▸ HOW TO COMPLETE THIS TASK: From the data below, tally each line that has "down" in it, then give that tally without comment.

▸ AVAILABLE DATA:
###

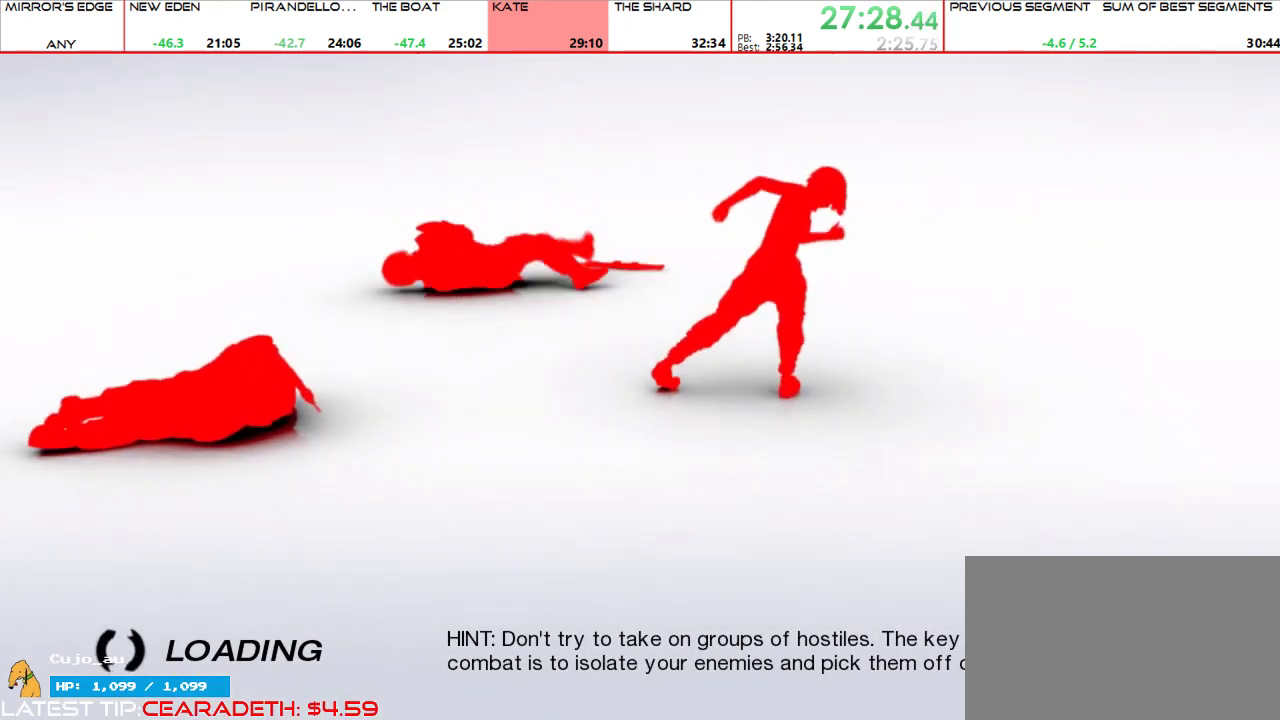
Gameplay with keyboard and mouse; each line is a JSON object with the keys and mouse buttons held at the frame after it. "events" lists presses ("down") and releases ("up") of "1", "2", "3", "4", "5", "a", "alt", "c", "ctrl", "d", "e", "f", "g", "q", "r", "s", "shift", "space", "t", "tab", "v", "w", "x", "z", "mouse_left", "mouse_middle", "mouse_right", "mouse_mb4", "mouse_mb5", "mouse_wheel_up" and "mouse_wheel_down" between this image and that frame as [ms after this image, input, new state], when the widget could be followed in between. "mouse_left", "mouse_middle", "mouse_right", "mouse_mb4", "mouse_mb5", "mouse_wheel_up", "mouse_wheel_down" = the "left", "middle", "right", "mb4", "mb5", "wheel_up", "wheel_down" buttons of the "mouse" list. No other keys are recorded. Mouse movement is not recorded.
{"keys": ["w"], "mouse": [], "events": [[333, "w", "down"]]}
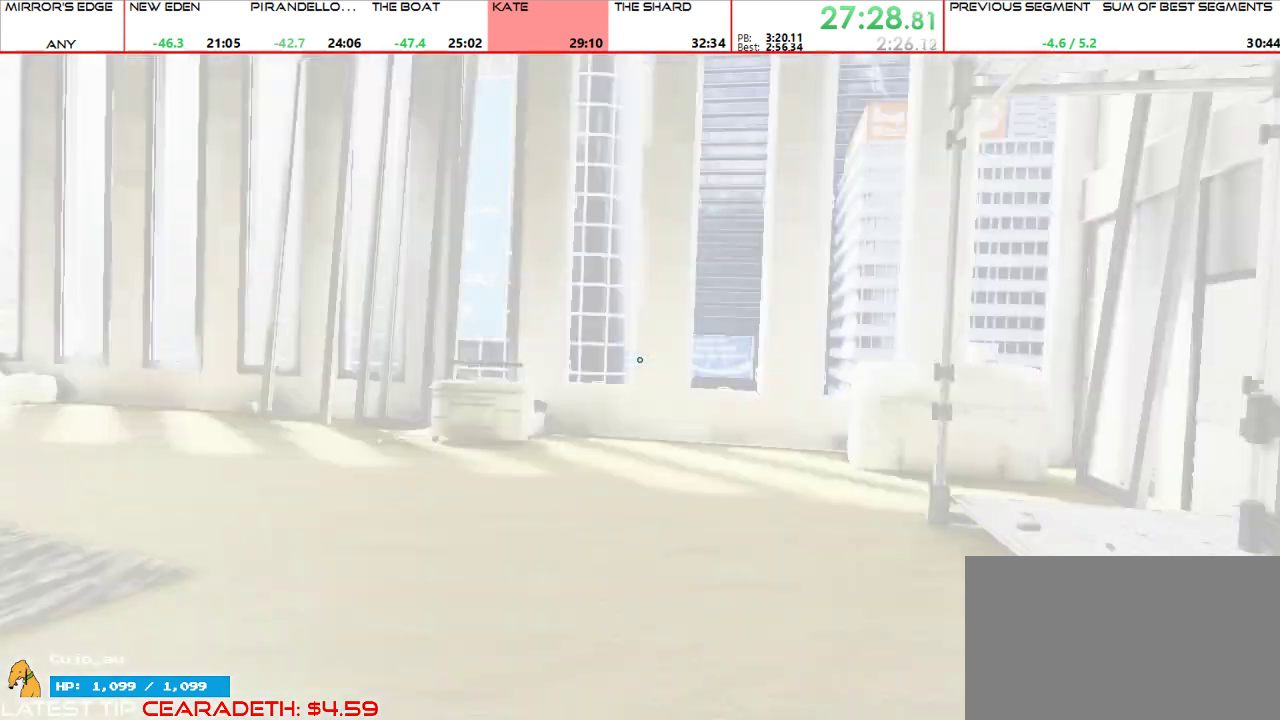
{"keys": ["w"], "mouse": [], "events": []}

###

▸ REPLY TO THE TASK: 2